### Records to use
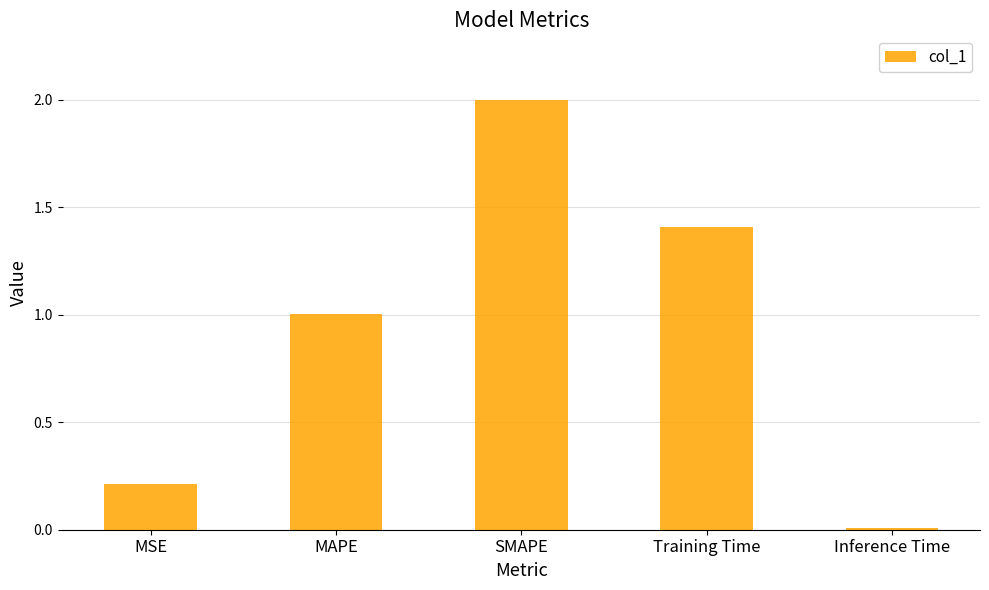

The value at Training Time is 1.4. True or false?

True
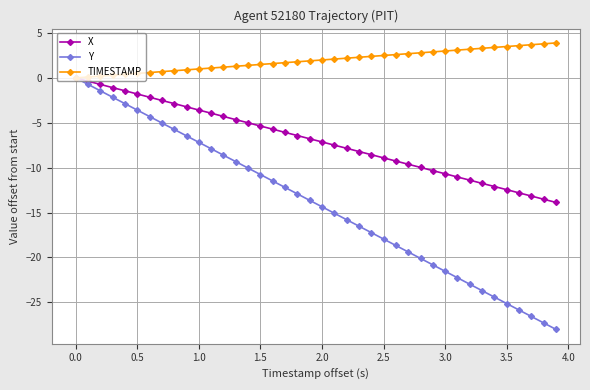

What is the smallest value displayed?

-28.0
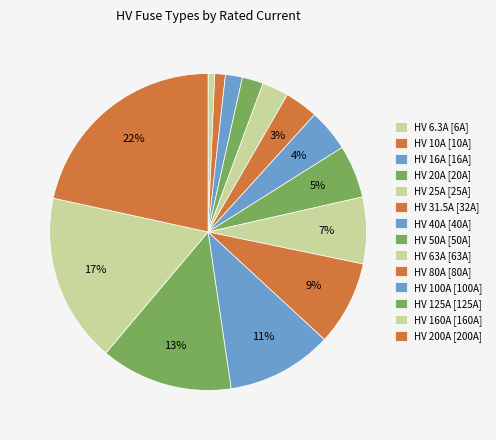

What is the change in value from HV 25A to HV 63A?

+38.0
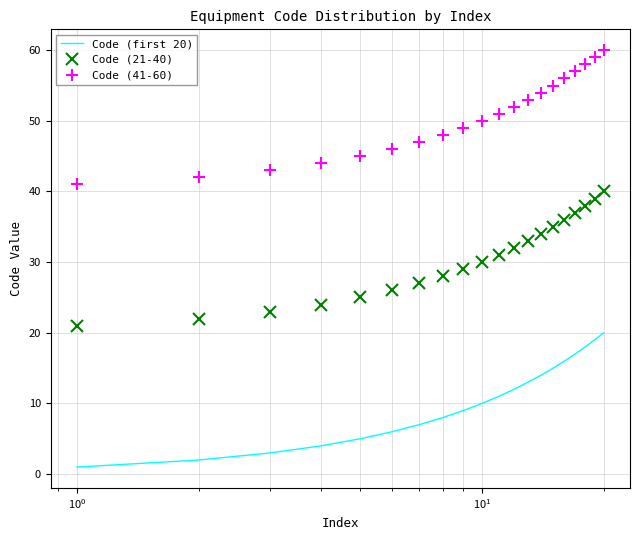

Count the number of categories in the chart.

20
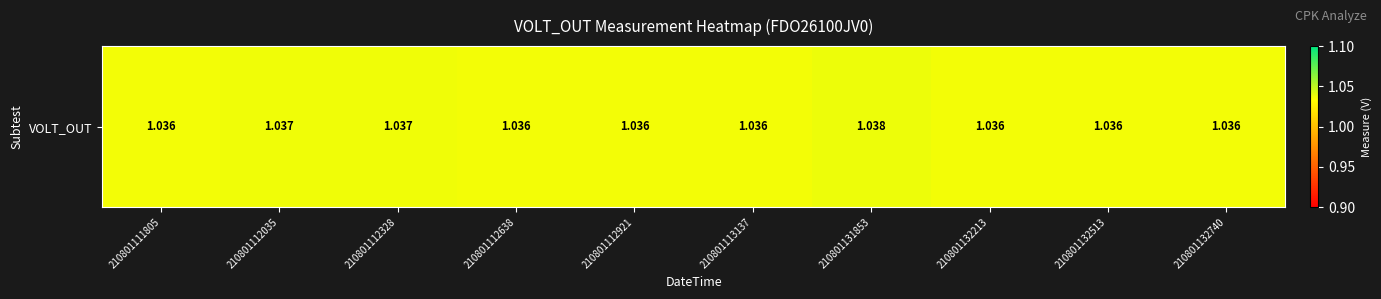

The value at 210801132513 is 1.0. True or false?

True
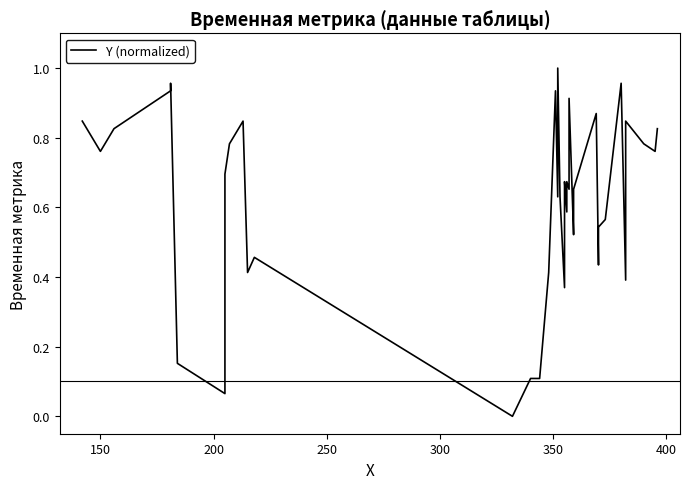

What is the difference between the maximum and minimum values?

1.0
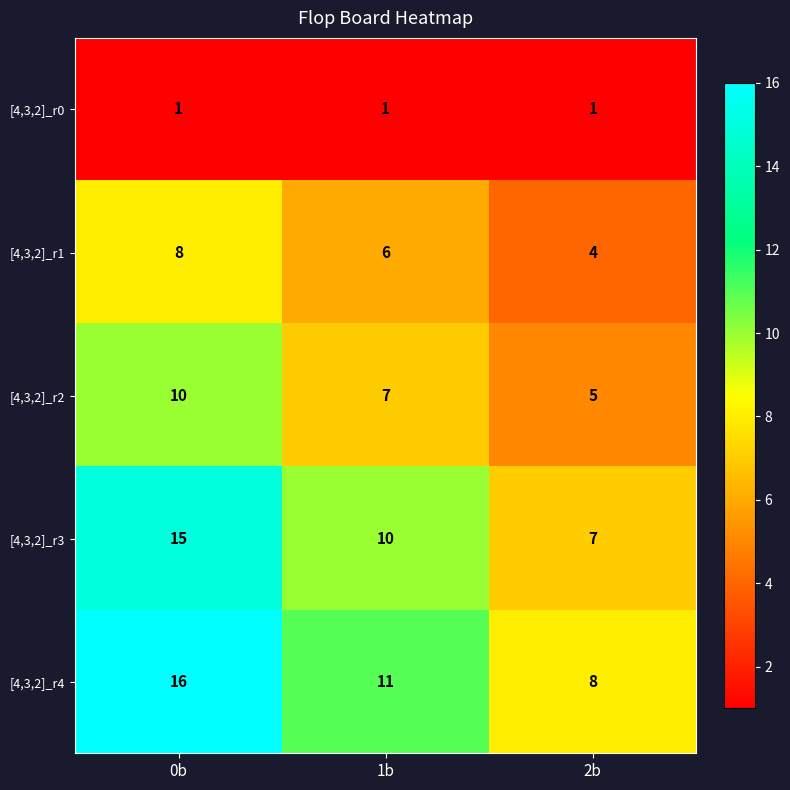

Count the number of data series in this chart.

5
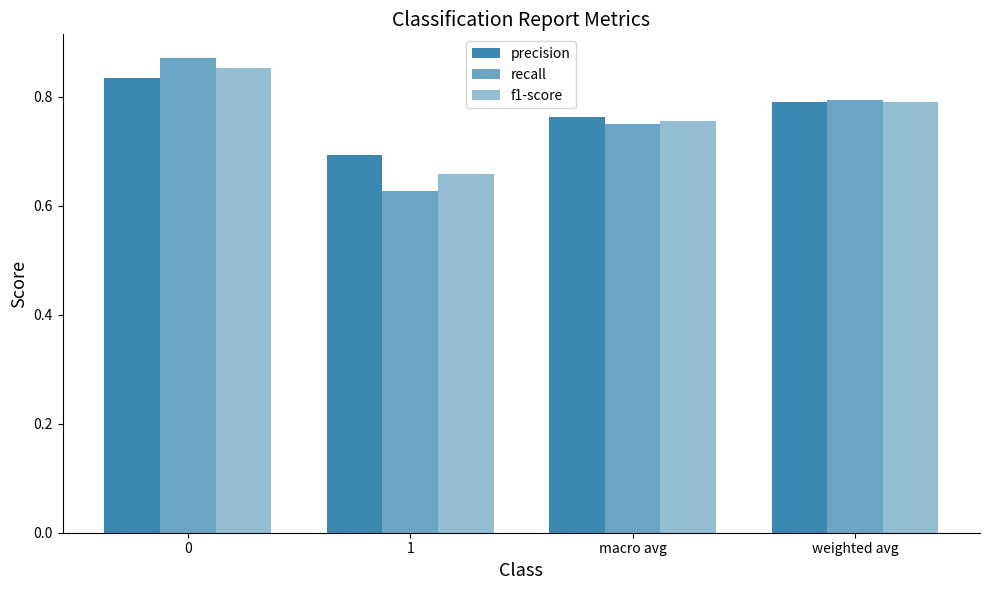

Rank the series by their average value, from highest to lowest.

precision, f1-score, recall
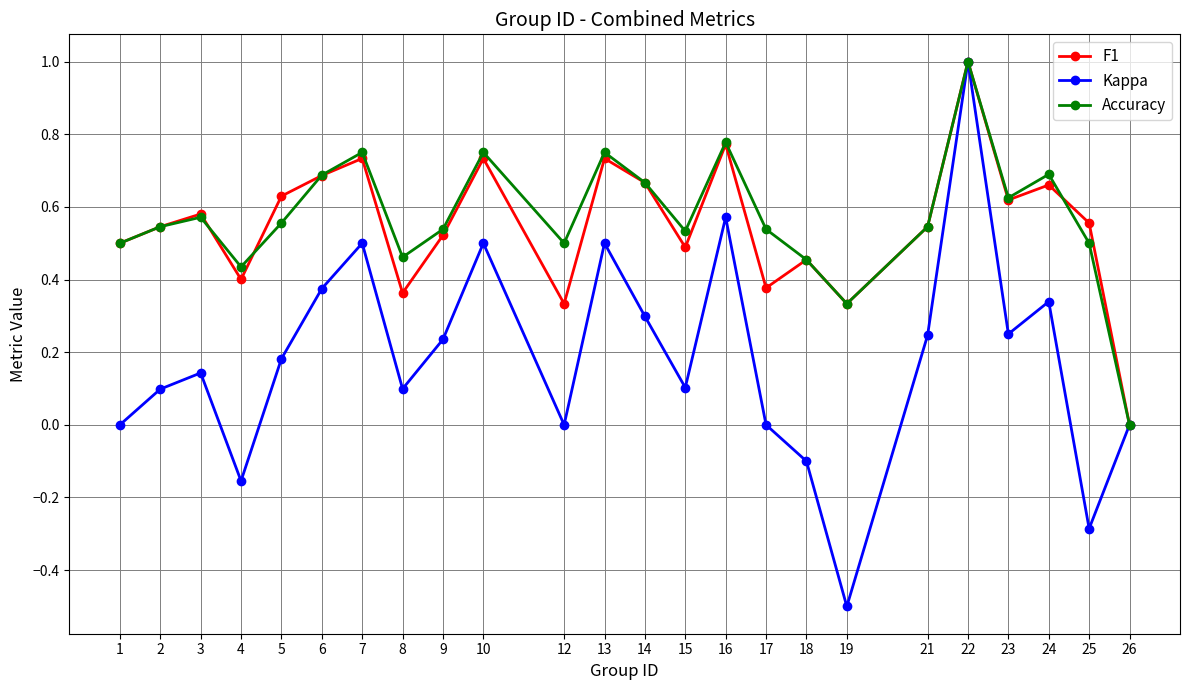

At which category is the sum across all series the highest?

22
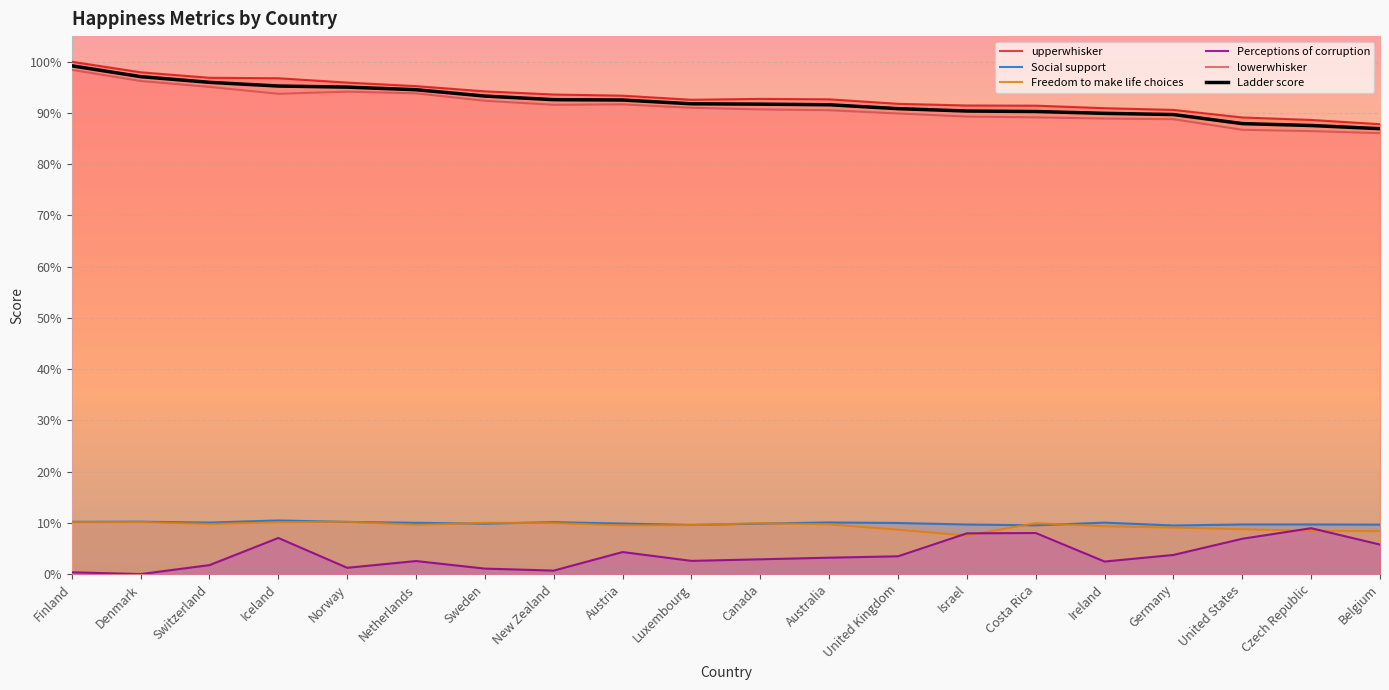

What is the label of the 4th point from the left?

Iceland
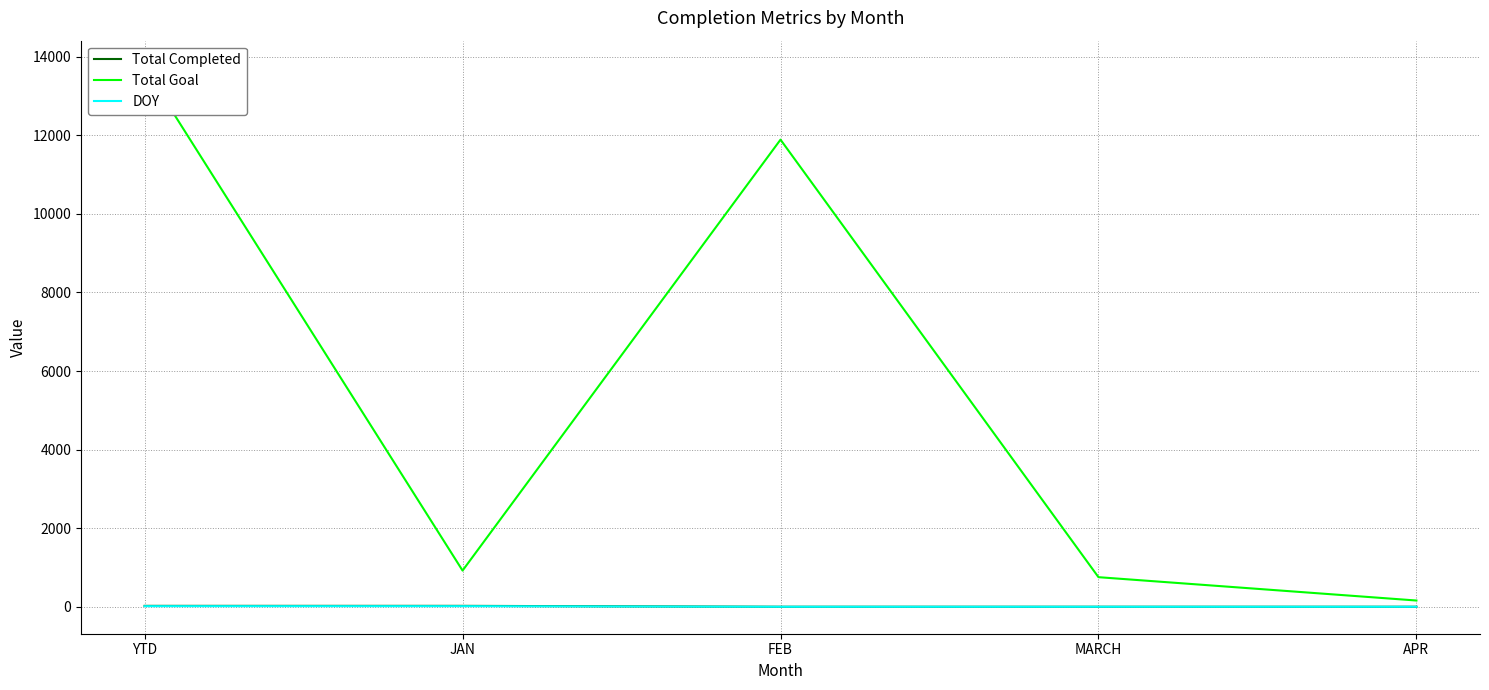

Reading left to right, transcribe all the data shown in this chart.

Total Completed: YTD=23	JAN=23	FEB=0	MARCH=0	APR=0
Total Goal: YTD=13721	JAN=921	FEB=11888	MARCH=753	APR=159
DOY: YTD=15	JAN=15	FEB=0	MARCH=0	APR=0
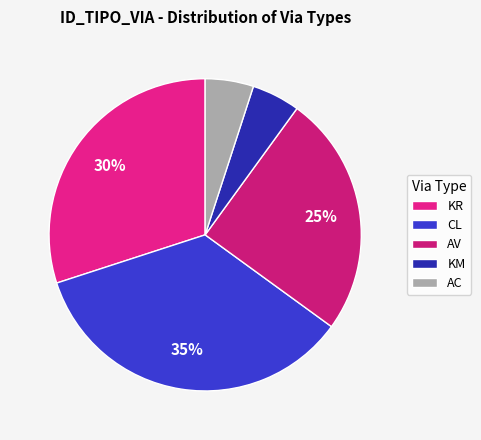

To the nearest percent, what percentage of the pie is KR?

30%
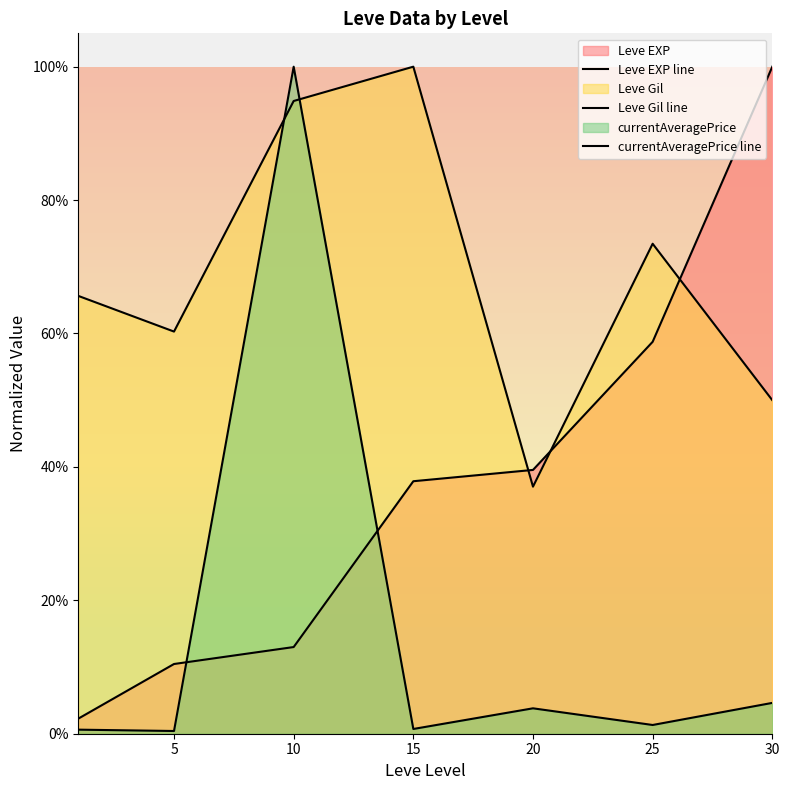

Reading left to right, transcribe all the data shown in this chart.

Leve EXP line: 0.0	0.1	0.1	0.4	0.4	0.6	1.0
Leve Gil line: 0.7	0.6	0.9	1.0	0.4	0.7	0.5
currentAveragePrice line: 0.0	0.0	1.0	0.0	0.0	0.0	0.0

### About this exercise
State how many lines in the records above contain the word "chart". Reply with the number alone.

### Response below
4